» **TASK DIRECTIONS**:
Continue the court opinion about George A. Mayes's suit against his union, picking up right after its final sentence.

» **GIVEN TEXT**:
- Opening Delimiter -

The opinion of the court was delivered by: McCURN, Chief Judge.



The plaintiff, George A. Mayes, brought suit against his union, Local 106, International Union of Operating Engineers, AFL-CIO ("Local 106" or "Union"), and three of its officers, alleging that the defendants discriminated against him in job referrals and denied him certain rights guaranteed under the Labor-Management Reporting and Disclosure Act, 29 U.S.C. § 401 et seq. ("LMRDA"). The defendants brought a number of counterclaims against the plaintiff, alleging, among other things, that the defendants incurred expenses in defending against baseless charges brought by the plaintiff against two union members. Certain of the counterclaims have been dropped by the defendants. The remaining counterclaims assert causes of action based in tort, breach of contract and breach of the Union constitution and by-laws, pursuant to 29 U.S.C. § 185. The plaintiff now moves for summary judgment dismissing the remaining counterclaims, on the grounds that he filed the charges in a good faith exercise of his rights under the LMRDA and the Union constitution, and that the court lacks jurisdiction over the counterclaims.


At issue for the purposes of this motion are charges filed by the plaintiff with the Union against James Tommaney, recording correspondence secretary for the Union, and Dan Lewis, the president of a firm called Lewis Crane Service, which performed work under contracts with the Union. Plaintiff alleged in the charges, filed in 1985, that Tommaney refused to provide him with copies of certain contracts between Local 106 and Dan Lewis or Lewis Crane Service, to which he was legally entitled, and that Lewis provided false information regarding plaintiff's employment with him in 1984 to the New York State Unemployment Insurance Board. Both charges were heard before the local Union's Executive Board, and were dismissed. Plaintiff appealed both charges to the general executive board of the International Union, but the appeal was denied.

- Closing Delimiter -

» **RECORD EXTRACTS**:
- Opening Delimiter -

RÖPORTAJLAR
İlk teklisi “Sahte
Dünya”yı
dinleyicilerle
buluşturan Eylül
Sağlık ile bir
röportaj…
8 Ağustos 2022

- Closing Delimiter -
- Opening Delimiter -

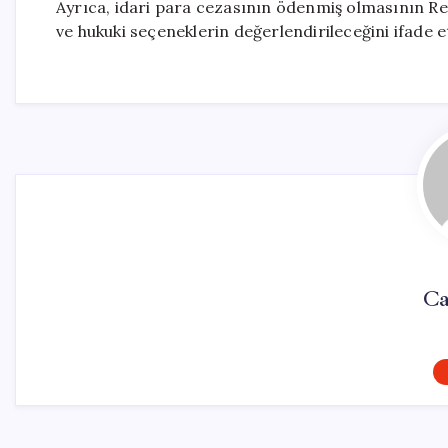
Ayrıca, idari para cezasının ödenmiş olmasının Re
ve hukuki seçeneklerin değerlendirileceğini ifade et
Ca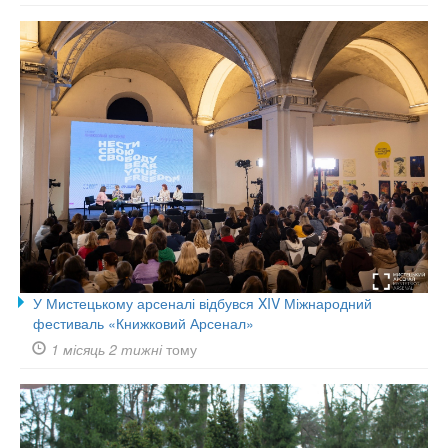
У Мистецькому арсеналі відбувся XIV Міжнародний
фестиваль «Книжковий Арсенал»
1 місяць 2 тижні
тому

- Closing Delimiter -
- Opening Delimiter -

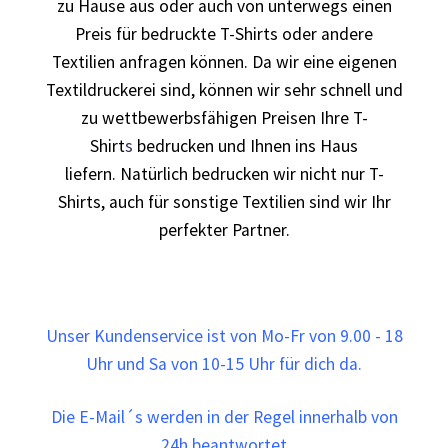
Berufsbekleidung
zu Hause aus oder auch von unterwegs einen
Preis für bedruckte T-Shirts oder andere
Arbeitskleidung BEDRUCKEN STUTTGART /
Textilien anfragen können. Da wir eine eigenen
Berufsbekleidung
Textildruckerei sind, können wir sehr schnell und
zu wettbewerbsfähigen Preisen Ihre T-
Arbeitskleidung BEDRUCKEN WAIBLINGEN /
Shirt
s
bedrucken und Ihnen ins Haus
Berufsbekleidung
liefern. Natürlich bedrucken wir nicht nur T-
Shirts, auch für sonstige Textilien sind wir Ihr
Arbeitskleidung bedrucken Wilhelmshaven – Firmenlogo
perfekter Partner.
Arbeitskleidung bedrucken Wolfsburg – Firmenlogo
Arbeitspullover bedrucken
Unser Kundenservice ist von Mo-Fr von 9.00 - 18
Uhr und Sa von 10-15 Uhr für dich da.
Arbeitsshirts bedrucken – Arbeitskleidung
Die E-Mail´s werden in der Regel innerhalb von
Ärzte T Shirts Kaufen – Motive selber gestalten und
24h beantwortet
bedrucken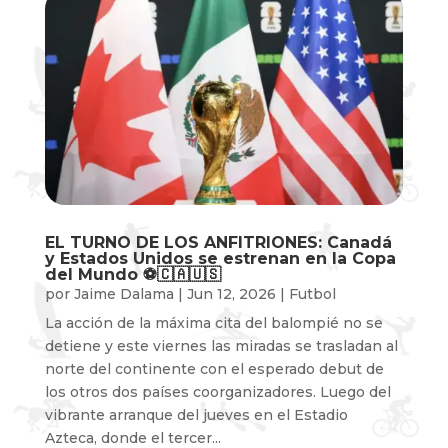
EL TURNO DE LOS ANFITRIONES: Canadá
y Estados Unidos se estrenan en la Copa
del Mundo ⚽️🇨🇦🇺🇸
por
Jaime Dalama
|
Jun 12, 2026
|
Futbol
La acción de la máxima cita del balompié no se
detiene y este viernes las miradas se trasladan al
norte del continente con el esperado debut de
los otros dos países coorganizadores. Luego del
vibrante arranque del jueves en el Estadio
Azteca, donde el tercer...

- Closing Delimiter -

» **ANSWER TO THIS PROBLEM**:
In their second amended answer, the defendants have counterclaimed for the expenses they claim to have incurred in the defense of these charges, which they maintain were brought by plaintiff in bad faith with a deliberate intent to injure Local 106. The defendants allege that plaintiff's actions were in violation of Local 106's constitution and by-laws, contributing to labor instability and therefore creating a cause of action under 29 U.S.C. § 185. The defendants also raise state law claims based in tort and breach of contract. The defendants assert that the court should exercise pendent jurisdiction over the state law claims because they arise out of the same transactions or occurrences as the subject matter of the plaintiff's claim, pursuant to Fed.R.Civ.P. 13(a). The plaintiff argues in his motion to dismiss the counterclaims that he is entitled to bring charges against members of his union under the LMRDA and the Union constitution, and that the court lacks jurisdiction over the counterclaims. Plaintiff also argues that the defendants have failed to properly plead their tort and breach of contract claims. The court heard oral argument on the motion on April 3, 1990.


Plaintiff asserts in his motion papers that his filing of charges against Tommaney and Lewis was an exercise of his right to free speech conferred by the LMRDA, codified at 29 U.S.C. § 411. Section 411(a)(2) provides, in pertinent part:

    Every member of any labor organization shall
  have the right to . . . express any views,
  arguments, or opinions; and to express at meetings
  of the labor organization his views, upon
  candidates in an election of the labor
  organization or upon any business properly before
  the meeting, subject to the organization's
  established and reasonable rules pertaining to the
  conduct of meetings. . . .

The right to file charges against other union members is also conferred in Section XXIV of Local 106's constitution. Plaintiff argues that he had good reason to file the charges, and that no issue of material fact exists as to his filing of the charges which would preclude his motion for summary judgment.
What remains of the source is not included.